Use the right oil for your car. You can improve your vehicle gas mileage by 1 to 2 percent by using the manufacturer's recommended grade of motor oil. This will help to lower the friction.
Inspect your battery.
Summer heat can be harmful if your battery is over five years old. Traditional lead-acid batteries should be tested and serviced to ensure clean connections between the posts and cables. If battery caps are removable, check fluid levels. Make sure cooling system items are in good working order. Look for cracks, bulging or other signs of deterioration of your radiator, cooling fans and hoses.

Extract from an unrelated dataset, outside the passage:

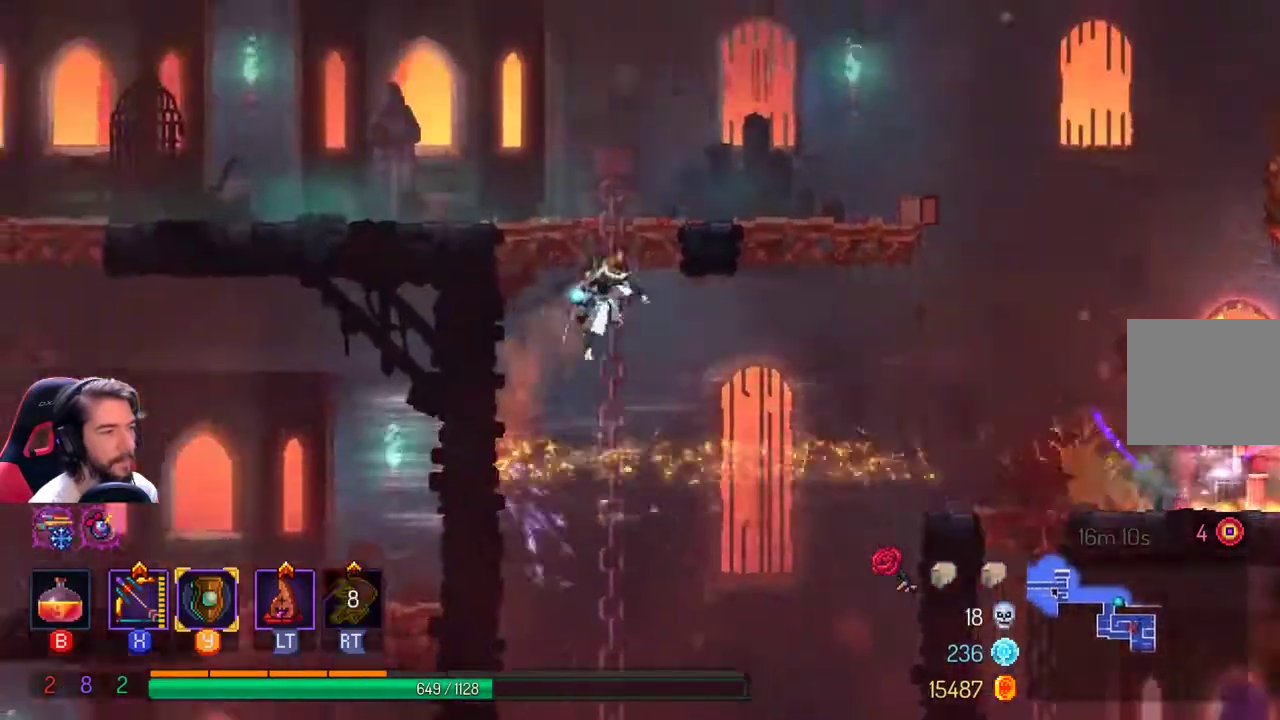
{"dt_ms": 1000, "buttons": [], "left_stick": "down-left", "right_stick": "center"}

Check your tire pressure once a month.
Buy a digital gauge and keep it in your glove box. Compare the pressure in your tires with the recommended pressure listed in your owner's manual and on the placard located in your car door. Then inflate your tires as needed. Be sure to check tire pressure when your tires are cold. A good time is early in the morning after your car's been idle overnight.
Keep your engine in tune.
Fixing a car that is out of tune or has failed an emissions test can boost gas mileage by about 4 percent. So be sure to give your car regular tune-ups. You'll also want to watch out for worn spark plugs. A misfiring spark plug can reduce a car's fuel efficiency by as much as 30 percent. Ensure your mechanic checks for them.
Use your garage for your car.
Clear it out and make room for your car. Parking in your garage will help your car stay warm in winter and cool in summer, and you won't have to depend as much on your gas-guzzling air-conditioning or defroster when you drive.